DGS, OK got it....thanks for reminding me of how tricky these can be. But with regard to your last line, if the output is not there on D+, I think I hear you saying the regulator, although easily removable, is not worth the effort to pull and either replace or diagnose separately......just pull the whole unit and have a qualified shop bench test it. Yeah? Ross
Ross when you look under the car and see the alt. you will notice it has a heat shield bolted on the back. This can be removed and the regulator replaced but it is a pain in the butt to do it. And as DGS mentioned it isn't worth just changing the reg. without doing a bench test and or an upgrade. So it sounds like you are not getting the desired results and you'll need to bite the big one and pull the alt. So welcome to our world and just look forward to this experience as fun. I think we all know the Italian swear words (in the back of the OM) so you'll now be able to expand your mind. HAHAHAHA Good luck from the bloody knuckles gang.
Hey guys, I'm still feelin' kind of crappy but I did get the car on the lift, removed the wheel, the innerliner, and the heatshield on the wheel side. I can now see the alternator...thank god! HaHa. Then I needed to rest a bit due to this damn cold. I assume that water line will have to be removed, and the couple bolts on the alternator don't seem so bad, but I'm surpriesed that it really comes out (toward the wheel side I assume)....boy, there sure isn't much room.

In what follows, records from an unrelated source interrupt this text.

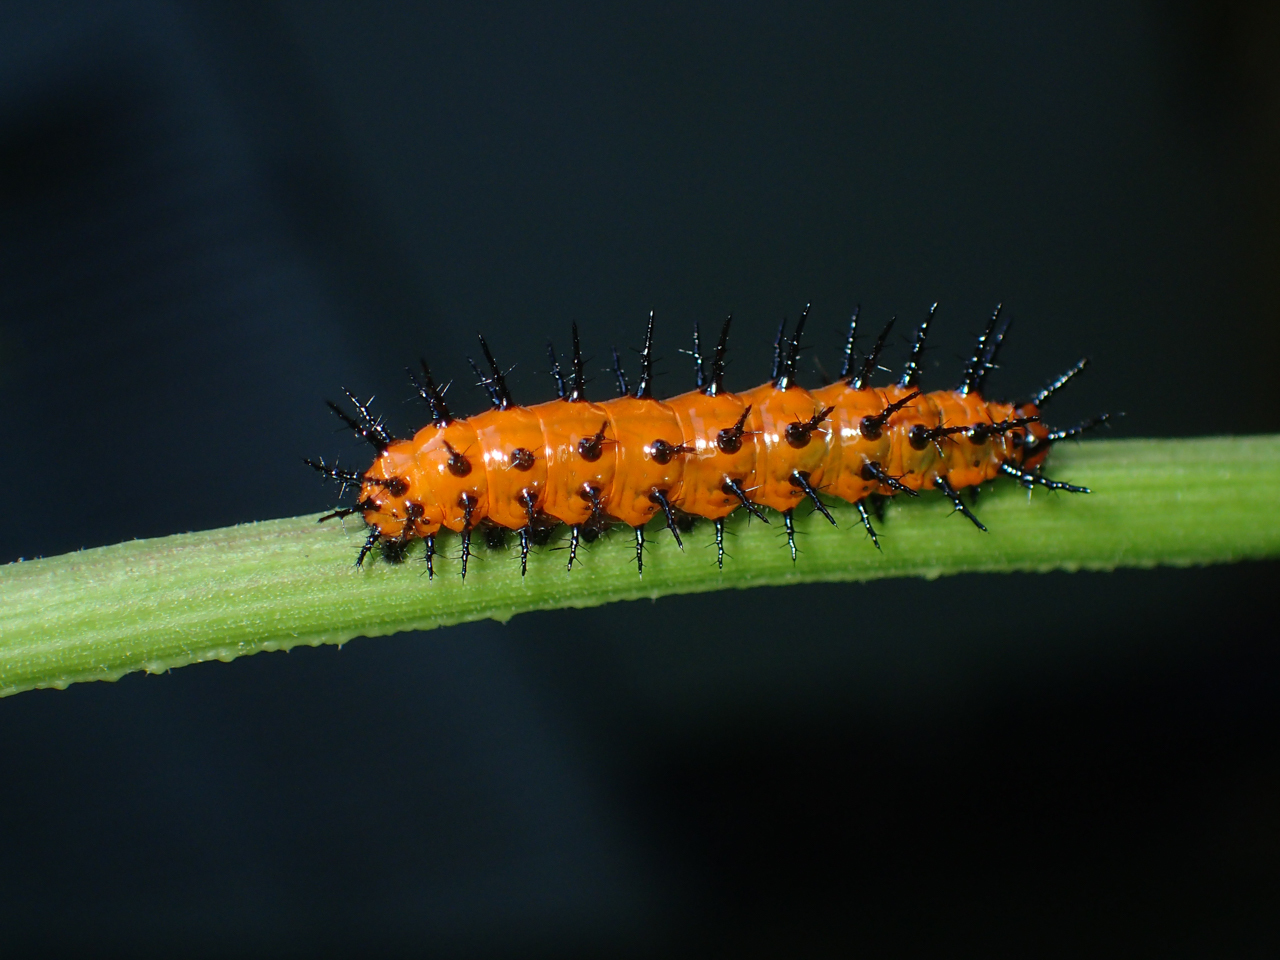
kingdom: Animalia
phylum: Arthropoda
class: Insecta
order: Lepidoptera
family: Nymphalidae
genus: Dione
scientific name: Dione vanillae
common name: Gulf fritillary
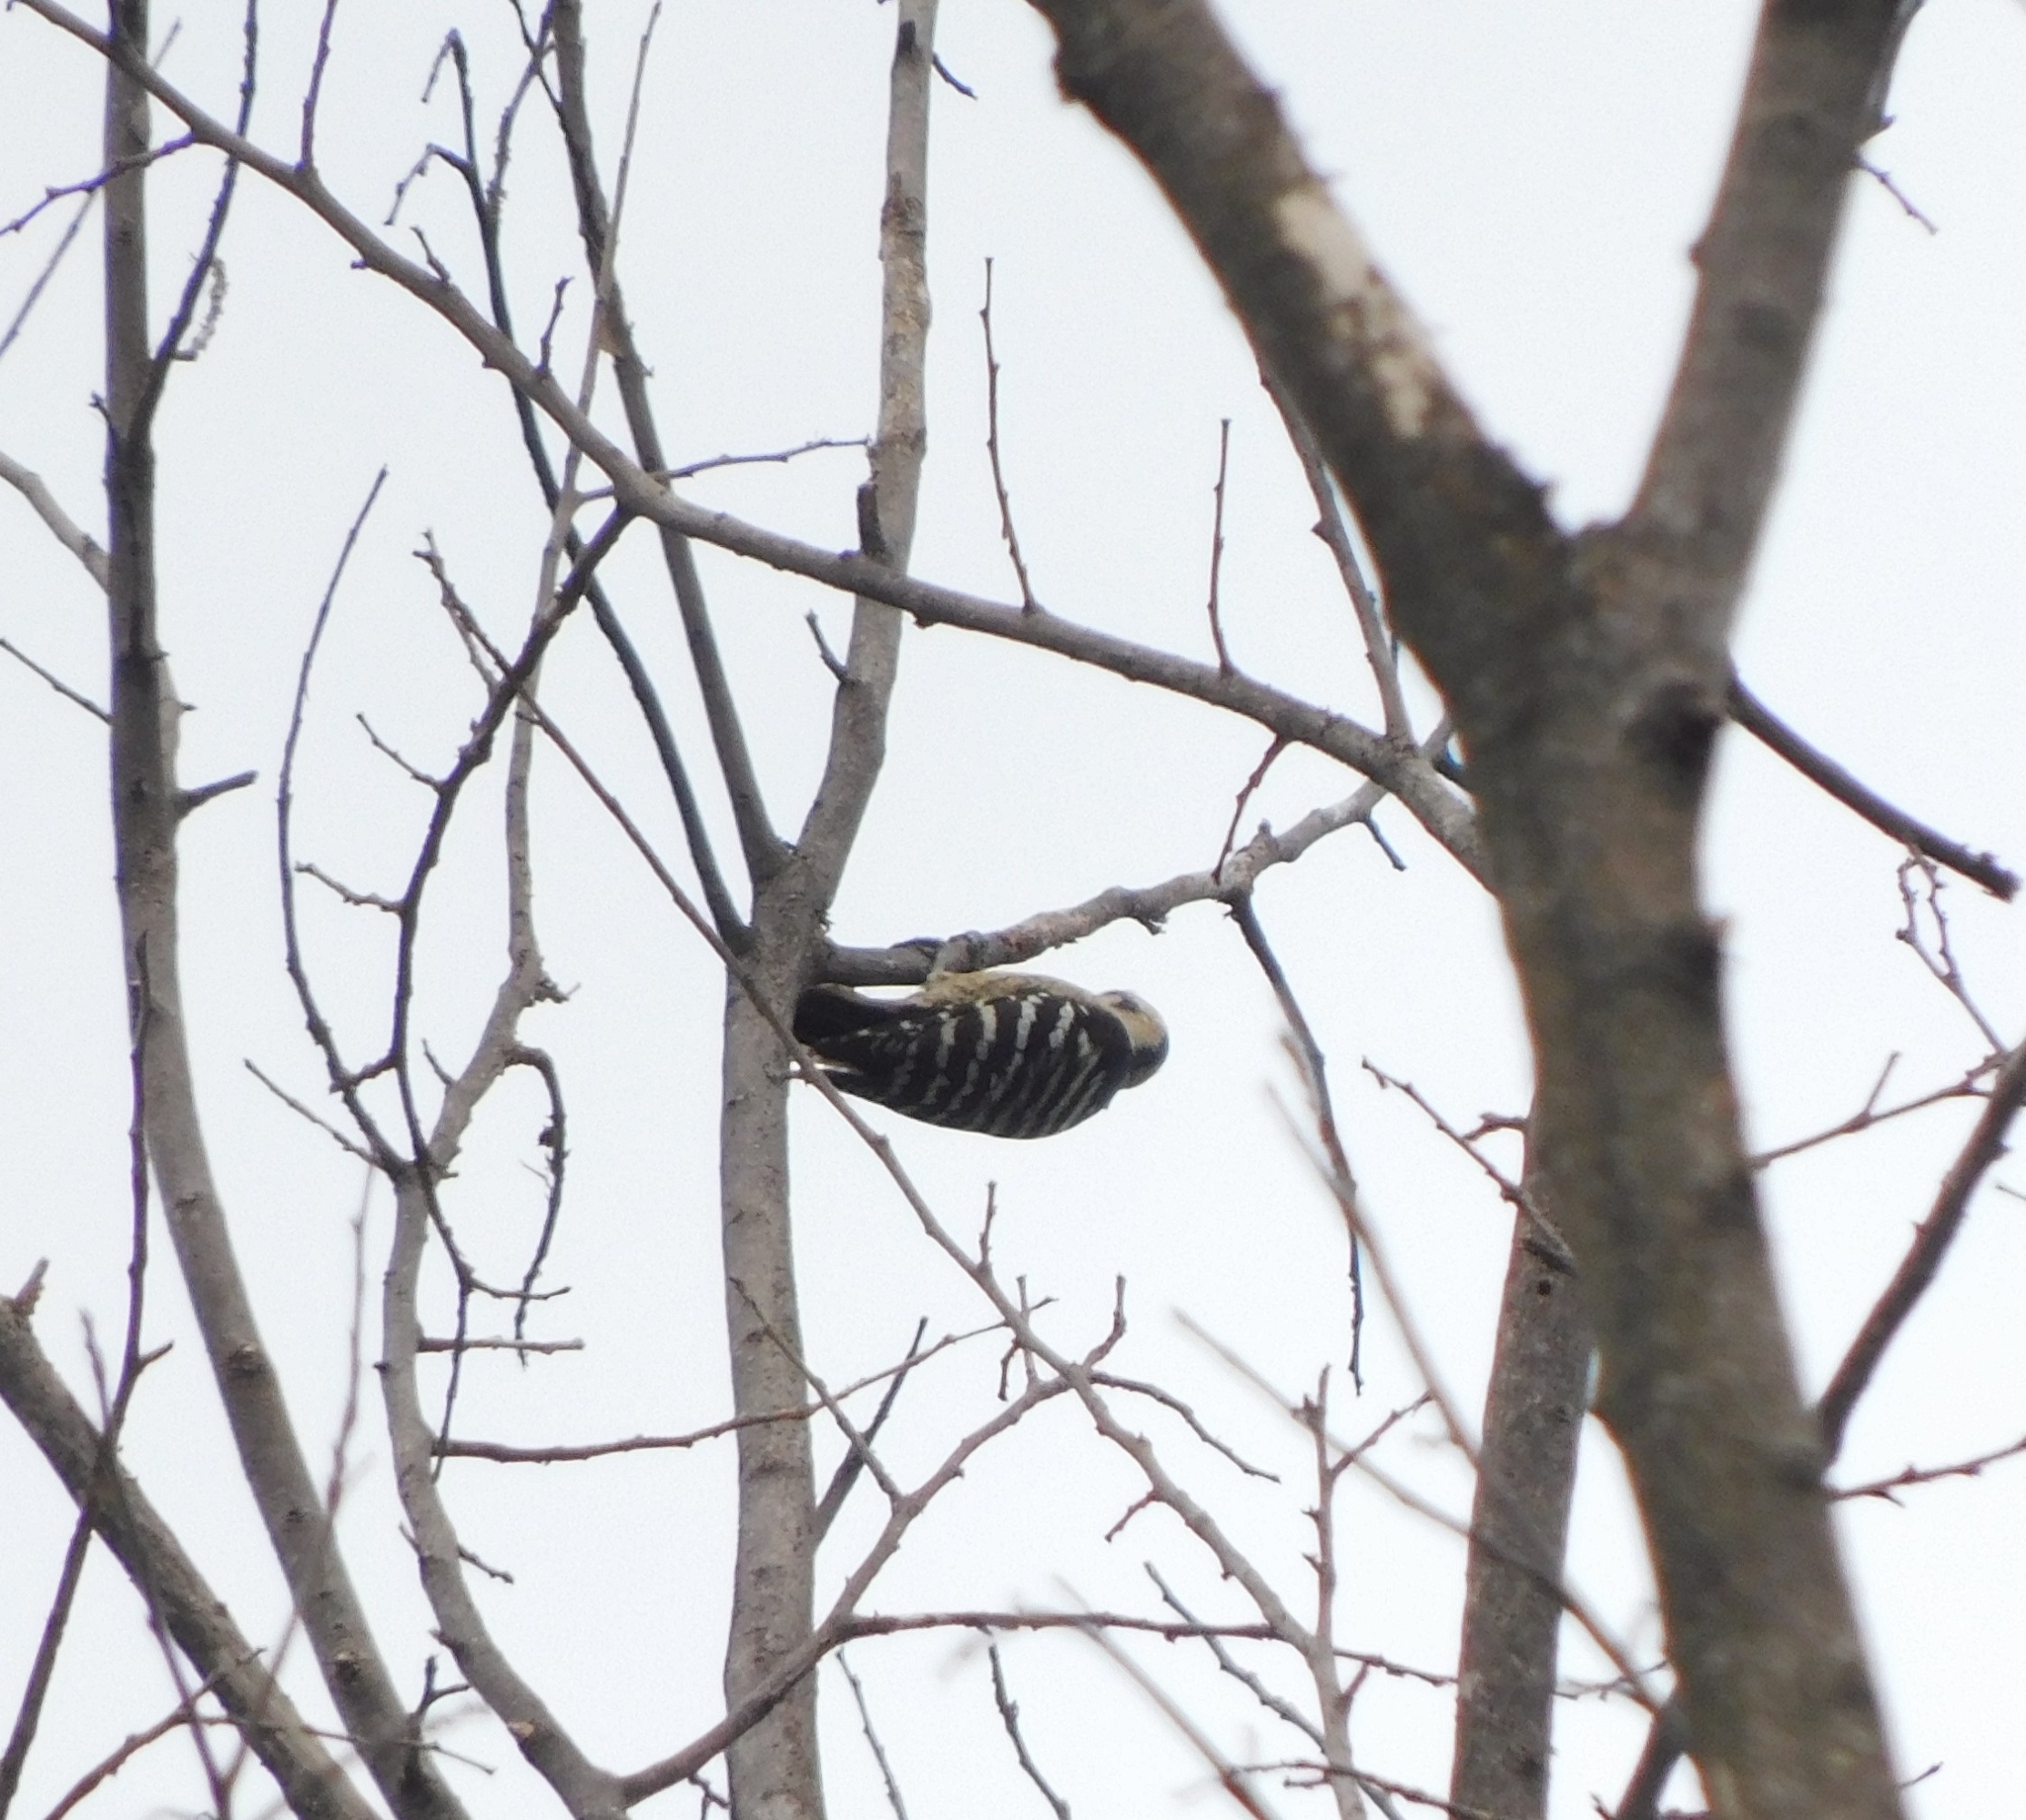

But, here's my question. I can't see any wires on the back. They're under the sheild? I assume I should remove that sheild to make the electrical tests before actually pulling the whole thing right? This is gonna be tough....hardly any room at all. How many bolts hold that sheild? General comments? Pats on the back for progress so far? While sick? haha Ross
OK sounds like you are doing good . Some folks don't find the alt on the 1st try HAHAHAHAHA. Yep you need to remove the shield and Iam trying to remember but I think it is 3 bolts that hold it on. Once that is done then you can check out the electronics. And yes you need to drain some water and take the water pipe off at the top of the water pump. Now here is where you have some more fun. There is a petcock on the back of the block just below the header. If you open this you can drain off a few qts of water but this is a mess and you will get an uncontroled amout of water on the floor. Now if you have not changed the antifreeze in a while let us know and we'll give you the method that a lot of us use to drain the system. So see if the alt puts out and if you need to remove it then we'll talk about the cooling system. HAHAHAHA we are all loving this thread because we have been there and are still pissed HAHAHAHAHA. I hope you feel better. I usually don't put any ice in my scotch when I'm sick.